Dados da tarefa

========

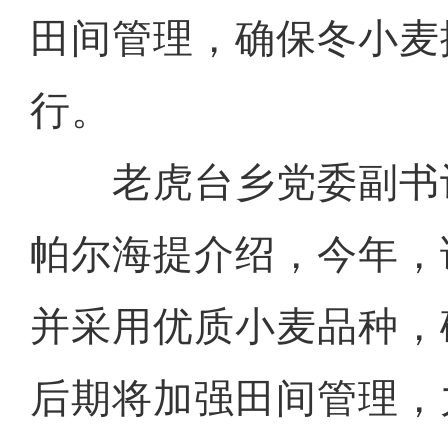
田间管理，确保冬小麦
行。
老虎台乡党委副书记
帕尔海提介绍，今年，
并采用优质小麦品种，
后期将加强田间管理，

========

Instruções da tarefa
Transcreva fielmente as linhas de texto de todos os registros, deixando as imagens fora da resposta.

Resposta abaixo
田间管理，确保冬小麦
行。
老虎台乡党委副书记
帕尔海提介绍，今年，
并采用优质小麦品种，
后期将加强田间管理，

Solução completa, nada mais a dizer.